The approximation is good for a Damage 3, Damage Range 2, like a typical 1H sword uses and is still good enough for even 2H axes with 4+3 up to level 20. With higher Damage/Damage Range and above level 20, the values get increasingly inaccurate ... or the game's used floating point math library is so inaccurate, but I doubt that, because with 10/10 on Act Part 30, the difference is some 10% or more as far as I remember, using those values (leaving out any boost, making this multiplier 1)
((30+1)*2*10 == 62 * 10 == 620 and the Max being twice that with a range of 10 --> 1240.
My spreadsheet with values taken from the game's tooltip says 716-1432, so the 'approximation' is no longer good enough for those high values.

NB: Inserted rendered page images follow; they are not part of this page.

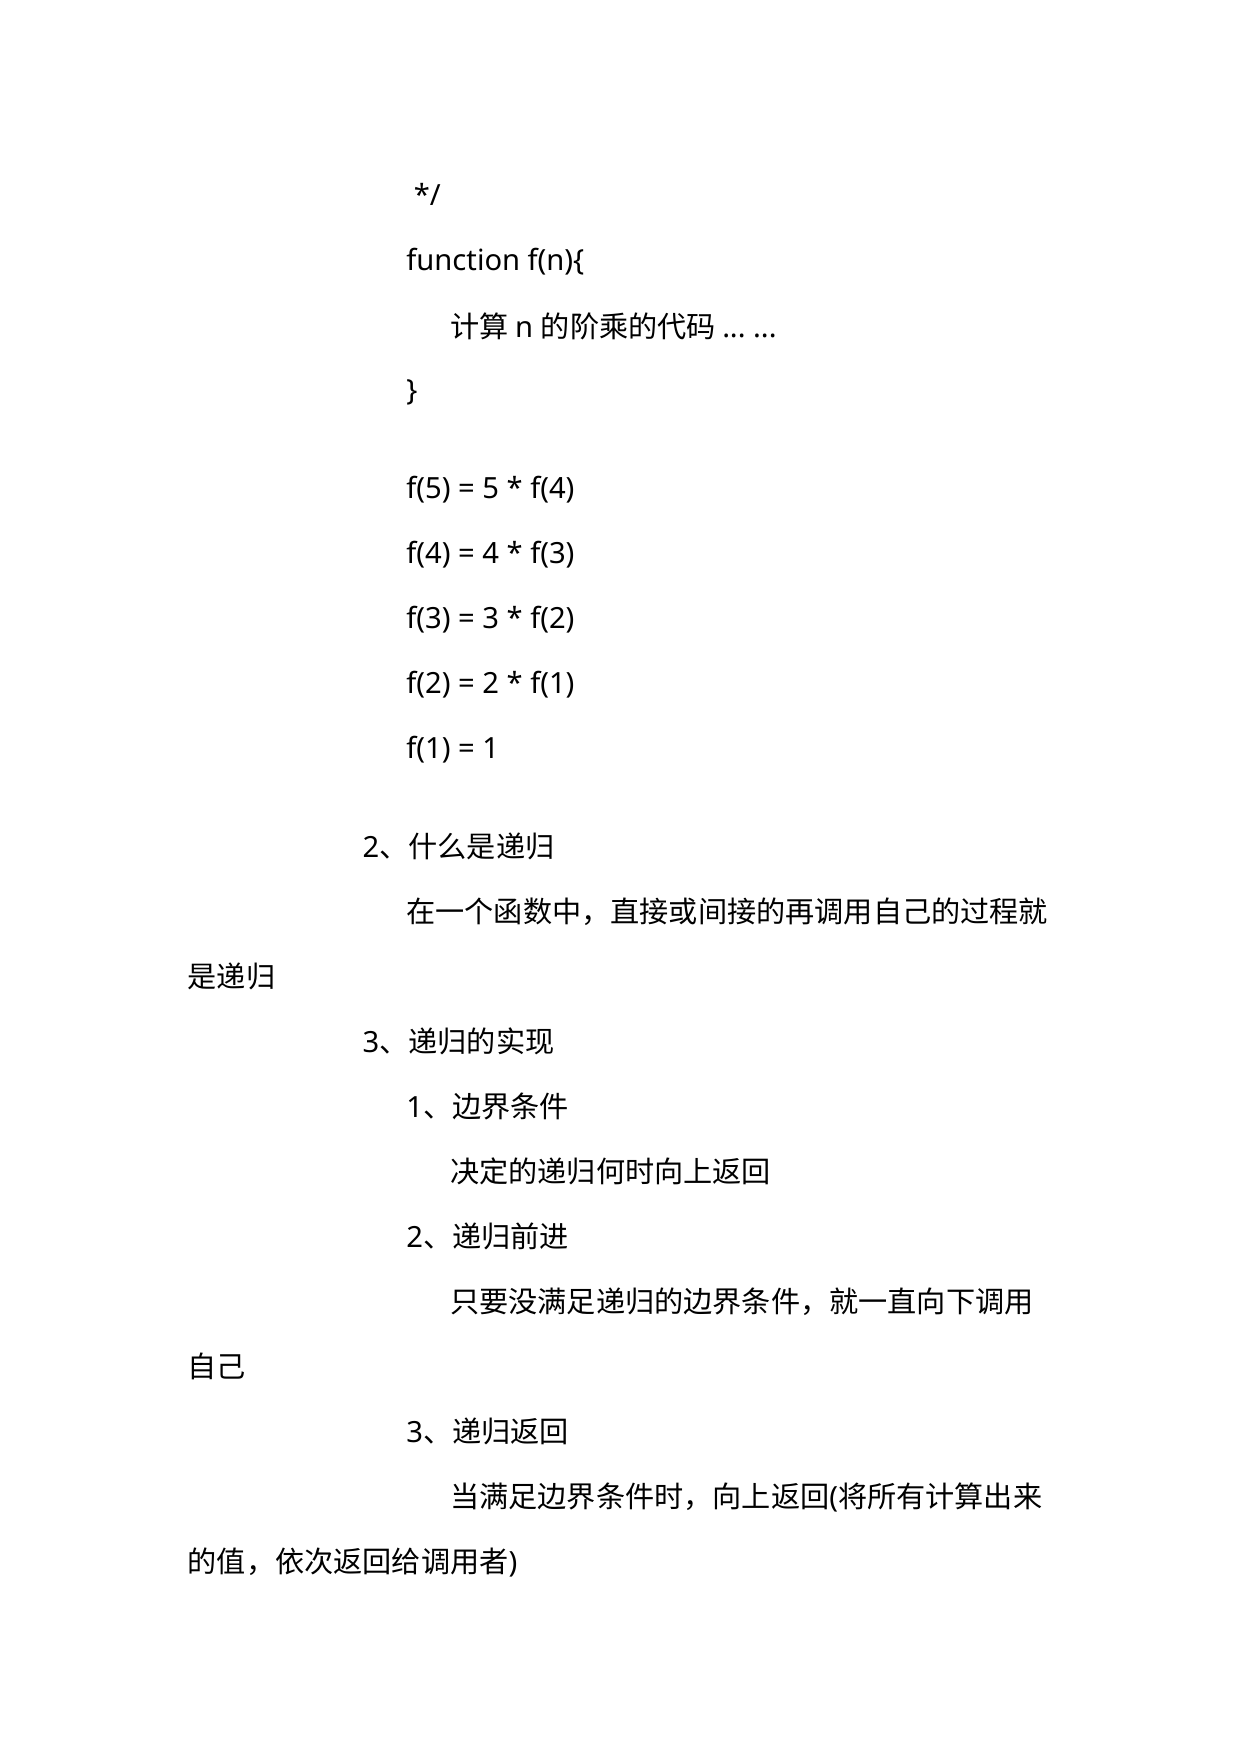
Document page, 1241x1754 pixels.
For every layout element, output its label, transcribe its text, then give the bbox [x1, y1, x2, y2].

text f(4) = 4 * f(3) [187, 519, 1053, 584]
text 3、递归的实现 [187, 1007, 1053, 1072]
text function f(n){ [187, 227, 1053, 292]
text f(3) = 3 * f(2) [187, 584, 1053, 649]
text 在一个函数中，直接或间接的再调用自己的过程就是递归 [187, 877, 1053, 1007]
text f(1) = 1 [187, 714, 1053, 779]
text 1、边界条件 [187, 1072, 1053, 1137]
text } [187, 357, 1053, 422]
text f(5) = 5 * f(4) [187, 454, 1053, 519]
text */ [187, 162, 1053, 227]
text 只要没满足递归的边界条件，就一直向下调用自己 [187, 1267, 1053, 1397]
text 计算 n 的阶乘的代码 ... ... [187, 292, 1053, 357]
text 2、递归前进 [187, 1202, 1053, 1267]
text 3、递归返回 [187, 1397, 1053, 1462]
text f(2) = 2 * f(1) [187, 649, 1053, 714]
text 当满足边界条件时，向上返回(将所有计算出来的值，依次返回给调用者) [187, 1462, 1053, 1592]
text 决定的递归何时向上返回 [187, 1137, 1053, 1202]
text 2、什么是递归 [187, 812, 1053, 877]
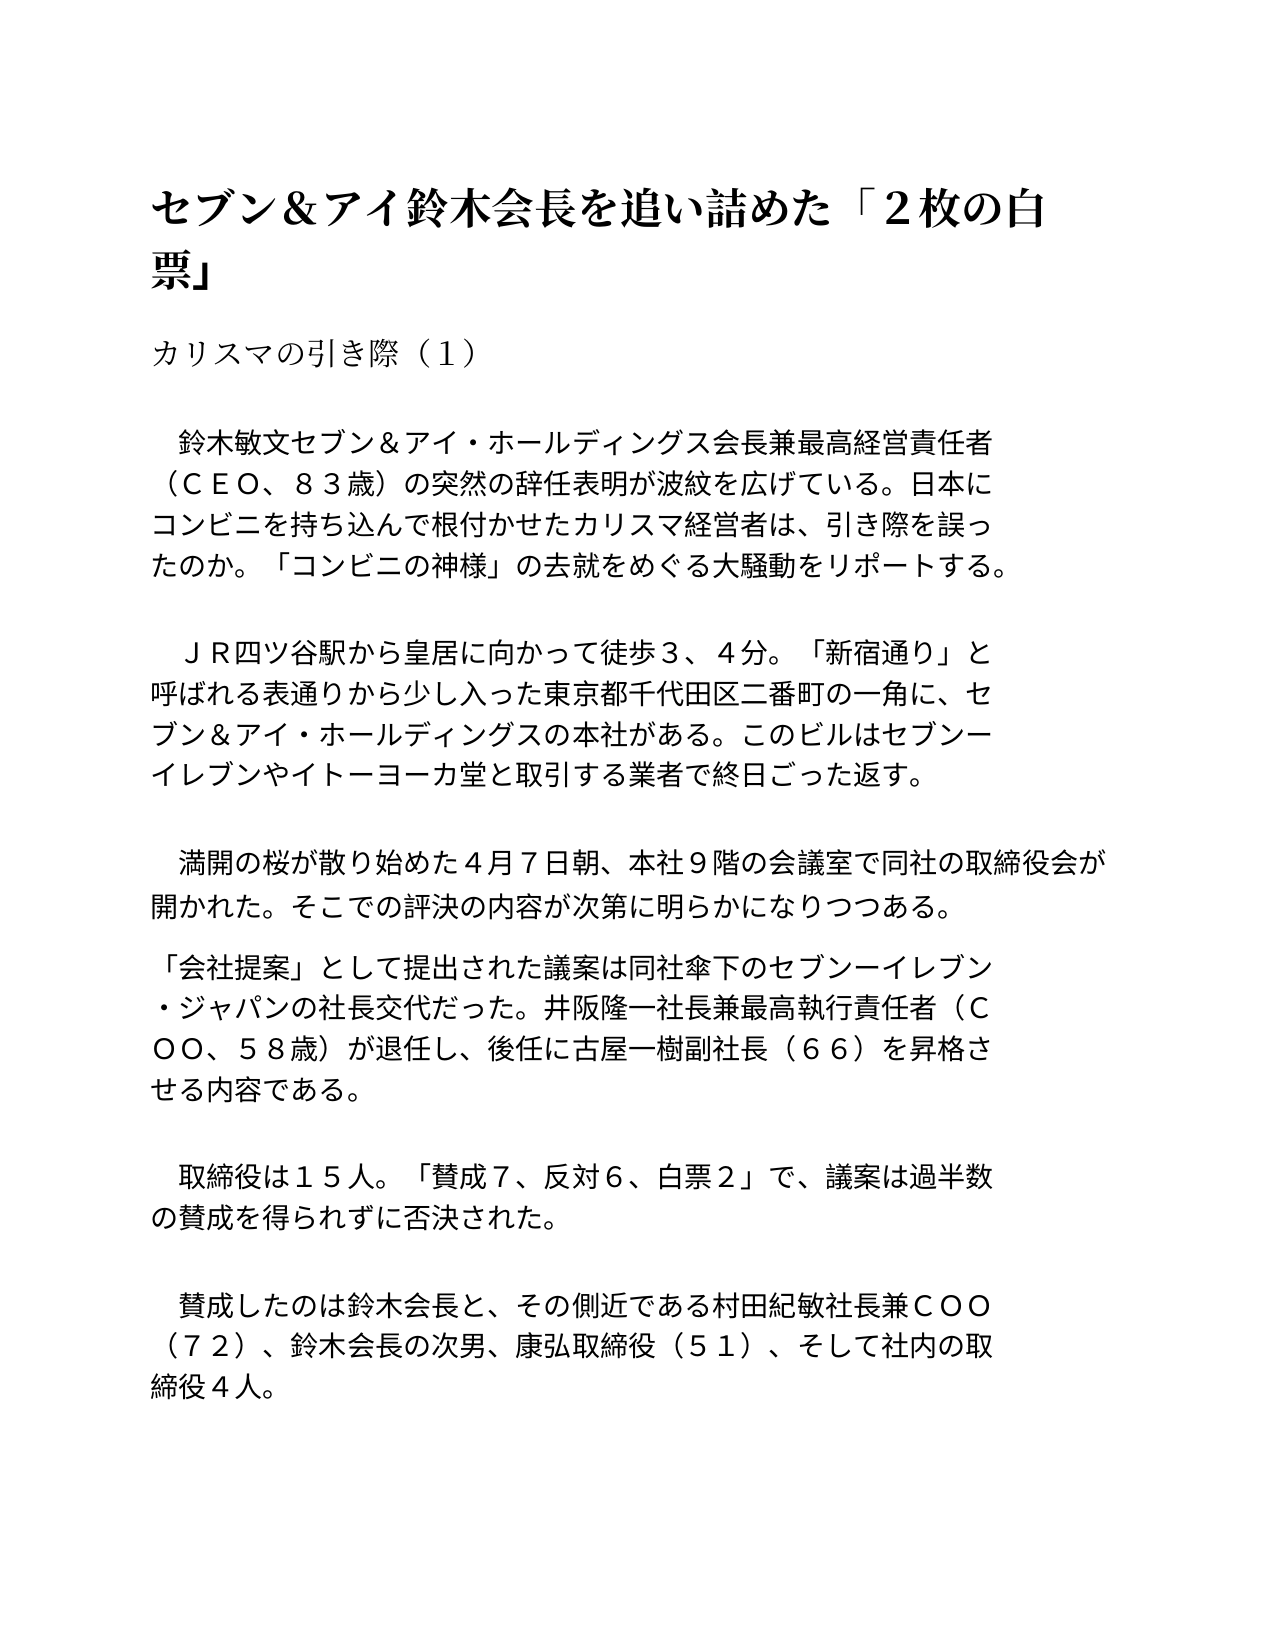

The skill system must use the same formula to calculate damage, it only has a different way of calculating Min and Max when some Damage Range is involved.
What values you can use is defined in Stats\Generated\Structure\Modifiers.txt with "DamageBoost" being of type "ConstantInt", which can be looked up in Stats\Generated\Structure\Base\ValueLists.txt.
Now, ConstantInt is not really defined there as a value list, so we must assume, that they mean 'whole number' with it, which can be positive or negative.
... and if that is the case, Larian made tons of mistakes in the Weapons.txt when they used fractional numbers for the boosts, but the engine seems to accept that.
As far as I remember, sharpening a weapon on a whetstone (or a damage boost as a mod on a dropped weapon) does not directly boost current damage with the value specified in the boost but the current and the new boost are first added and then a new damage is calculated, which makes a difference, because, taking as an example a weapon with 1000 base damage and a boost of -30, 1000 * 0.7 = 700. If that were boosted by a 30% boost and that would be applied after this calculation, the damage would be 700 * 1.3 == 910. What is actually calculated though is 1000 * (100 + B1 + B2 )/100 with B1=-30 and B2=30, so the result is 1000 again.